With these challenges in mind, irrespective of the people who can afford to spend $100.00 or more on a disaster kit but simply don't think it's a priority, how do we move the preparedness needle? So glad you asked. It starts with a simple proposition that will require three bold but necessary steps. if you're currently doing these things bravo. If not, you may just want to consider them.
1. Emergency management agencies should stop sending mixed messages. Telling people to prepare, but not showing them how while constantly touting the 'rescue' aspect of disasters is akin to drinking the poison and hoping it kills your enemy. Emergency managers should focus their time and effort on community-based activities such as basic first-aid and CPR classes, tornado drills and simulations, and helping small businesses create good disaster and business continuity plans for their community's critical services i.e., child care centers, places of worship, grocers, gas stations, and pharmacies.
2. Start meeting people where they are rather than assuming everyone is at the same socioeconomic, intellectual, and cultutal starting point (middle-class, insured, financially stable, and socially connected) Then tailor your messages and programs accordingly. Prioritize the marginalized and underserved populations, people below poverty, seniors, limited English speakers, food insecure, homeless or housing challenged, and others that will undoubtedly require more assistance and attention after the disaster. These will be the same people that drain resources after the disaster so why not do everything possible to minimize their impacts and maximize available resources to deal with the most severely injured and distressed during response. If for no other reason than economical, it projected that every dollar spent on preparedness saves 6-9 dollars on the cost of response. Make those preparedness dollars count.
3. Abandon the attitude that the public is too lazy, apathetic, and unintelligent to grasp the nuances of disasters. It is one that too many EMs have come to embrace (albeit privately) which is a hinderance to effective preparedness measures. Don't be afraid to trust your community members to do the right thing. But EMs can't continue the 'God' complex that prevents them from being forthcoming with information the public needs to make informed decisions about their own survival. Stop kicking the can down the road, and put some metrics around your preparedness programs. How many people in your community hav been trained in basic bystander lifesaving skills, e.g., CPR, first aid? How many drills do you conduct that include anyone outside public safety, i.e., businesses, places of worship, etc.? If you cannot measure the true depth of your community's readiness to care for themselves during the onset of an emergency, what value are you adding to improve outcomes?

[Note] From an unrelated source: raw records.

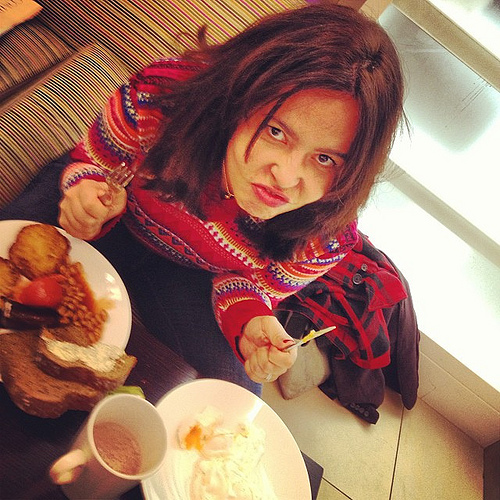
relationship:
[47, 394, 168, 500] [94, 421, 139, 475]
mug of cocoa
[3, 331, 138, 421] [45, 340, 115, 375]
toast with butter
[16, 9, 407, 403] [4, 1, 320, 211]
woman sitting on couch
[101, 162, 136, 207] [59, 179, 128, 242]
fork in hand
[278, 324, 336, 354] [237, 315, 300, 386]
knife in hand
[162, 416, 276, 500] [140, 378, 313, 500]
eggs on top of plate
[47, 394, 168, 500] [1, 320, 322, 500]
mug on top of table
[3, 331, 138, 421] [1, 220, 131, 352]
toast on top of plate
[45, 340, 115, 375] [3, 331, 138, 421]
butter on top of toast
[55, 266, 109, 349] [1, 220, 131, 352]
beans on top of plate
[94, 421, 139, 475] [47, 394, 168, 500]
cocoa in mug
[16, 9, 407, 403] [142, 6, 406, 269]
woman has hair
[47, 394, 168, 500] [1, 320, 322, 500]
mug on table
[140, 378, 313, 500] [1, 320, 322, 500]
plate on table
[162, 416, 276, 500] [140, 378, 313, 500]
eggs on plate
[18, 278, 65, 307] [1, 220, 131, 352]
tomato on plate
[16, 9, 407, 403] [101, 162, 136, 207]
woman holding fork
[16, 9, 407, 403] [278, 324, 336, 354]
woman holding knife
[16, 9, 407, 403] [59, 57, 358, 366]
woman has sweater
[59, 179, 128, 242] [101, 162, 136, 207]
hand clutching fork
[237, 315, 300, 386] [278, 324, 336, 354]
hand clutching knife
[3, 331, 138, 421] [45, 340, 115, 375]
toast has butter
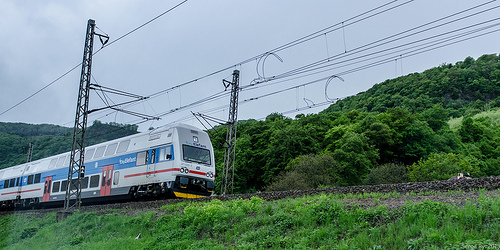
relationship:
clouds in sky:
[23, 25, 96, 75] [124, 34, 247, 74]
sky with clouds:
[124, 34, 247, 74] [23, 25, 96, 75]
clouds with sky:
[23, 25, 96, 75] [124, 34, 247, 74]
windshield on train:
[181, 149, 221, 173] [73, 133, 217, 198]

Note none of the above recommendations involves a disaster kit. Supplies should be a community-based function rather than an individual pursuit of personal convenience. One emergency management colleague placed locked storage containers throughout his community, with supplies, communication equipment, generators, and emergency food and water. It is a community resource to be used to benefit the 'whole' community, not just a few that can afford to stock personal supplies.